Dave, one of my closest friends. Started playing and DMing with 2e.
and... Joel, bane of my existence for 2.5 hours. More on Joel shortly.

The Setup:
I had everyone roll 3d6 in order, but allowed one swap, so they can feel like they have some control
Everyone started with 3d6x10gp for gear, as the conceit of this world is that they are hired by a Baron to go on a long-term expedition.
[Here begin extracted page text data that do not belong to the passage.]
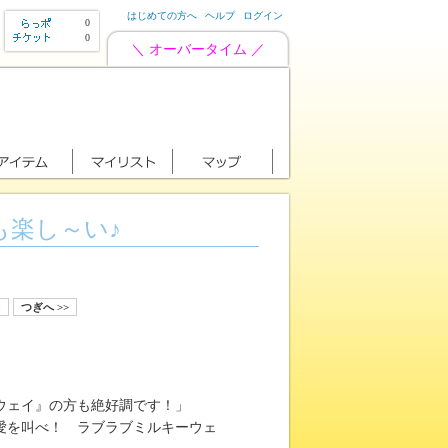
はじめての方へ
ヘルプ
ログイン
0
0
＼ オーバータイム ／
も楽し～い♪
0
つぎへ >>
ウェイ』の方も絶好調です！」
愛を叫べ！ ラブラブミルキーウェ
So the little extra starting gold helped a bit.

They ended up with two Clerics, two Dwarfs, one Fighter, one Thief, and one MU.

I walked them through a bit of the history of the game--what OD&D is, what B/X is, what AD&D is... apparently a lot of people who have no experience with Old School games think that 1e was the first D&D ever. x_x

The Adventure:
The PCs were all hired/summoned by a Baron--the Lord Jameson--to mount a long term expedition into the Chaos-infested wild lands. My world is very points-of-light... and the light is rapidly diminishing... so the PCs come from far away cities. Jameson wants to recapture part of the wild--centred around the village Grimmsgate--from the forces of darkness and Chaos that have ruled there.
After days of hand-waved travel, they arrived in town and set up a small camp on the outskirts.

- Players enjoyed it.
- They found a mysterious gem in a trick column in a cave and were so very cautious and so very paranoid (rightly so, as it turned out to be a daemonic influenced artifact).
- The local priest is suspected of collusion with Chaos by the PCs... in reality, he may or may not be. Remains to be seen.
- A quick defeat of a 4HD Ogre, thanks to the MU casting Sleep on it before the fighters (novices to Old School) could foolishly rush in.
- They spent time exploring the wilderness and enjoyed it!
- PCs found one of the big dungeons, The Elder Temple, and scouted appropriately to find it's entrances
- Within one room of the dungeon they encountered a guardian spirit of a tomb and, instead of rushing into combat, they talked to him and actually made more progress than if they had tried to fight (and they would have died--no question.)
- Excellent use of oil and FIRE!

- The aforementioned Joel... Joel is an odd duck. His past gaming experiences include some light-storygaming and some Pathfinder. He was *shocked* and a bit appalled that I would roll dice behind the screen when HIS character was checking for traps. (Yes, he played the Thief.)
We had to spend a good 5 minutes explaining why the DM should roll privately to maintain the suspense of the player not knowing whether or not the PC was successful in finding a trap. He complained that he might as well not have brought dice or some such.
Later, when the players decided to toss oil and a torch at a giant ant (WM) group, Joel declared he would throw a flask of oil. Knowing he had just re-fueled his lantern, I asked where his flask was (pack, pouch, or strapped to a belt somehow).
He spent at least a minute going back and forth with me saying "I don't know" and then "I DON"T KNOW" because "I don't know enough about the situation to be able to say."
All the other players at the table were aghast, honestly. I was giving him a chance to, essentially, retcon a flask of oil onto his belt so he could actually throw it this turn instead of fumbling in his pack.
We painstakingly explained that I really was asking for information. It's his character--only he knows where his gear is stored.

Honestly, that was my only disappointment.
Yes, they wasted a lot of time investigating the farmhouse of the disappeared couple, looking for clue leading to abduction or some such, but that's fine. It's a sandbox-ish world--they are free to waste time. I'll lay hooks into where they go, but I'm not bringing the dungeon or the adventure to them.

Everyone left on an upbeat note and said they were eager to play again on July 6th!
Joel will not be there on the 6th (yay) but may return after that.

I am very much looking forward to continuing this game.


  1. Don't be too hard on Joel. He probably meant well. Gamers can be weird people.

    Sounds like a good time. If this had been a one-shot, would you have facilitated the clue-finding, quickened the pace, and brought the adventure to the adventurers?


  2. The concept of OD&D (and old school games) can be shocking to younger players who have never had to deal with this sort of game, so I would cut him a little slack. Maybe it will take some time for the light to go on!

  3. @Venger: Probably wouldn't change a whole lot. Though, I wouldn't run such a sandbox-y world for a one shot or con setting. Usually there I have very obvious hooks and not nearly as many.
    In this case I have a wide world with lots of hooks taking the PCs in a number of directions.

    @Mike: They're catching on. I think in the end the aforementioned player had fun and started to catch on. Most others have had an easier time and have caught on much quicker.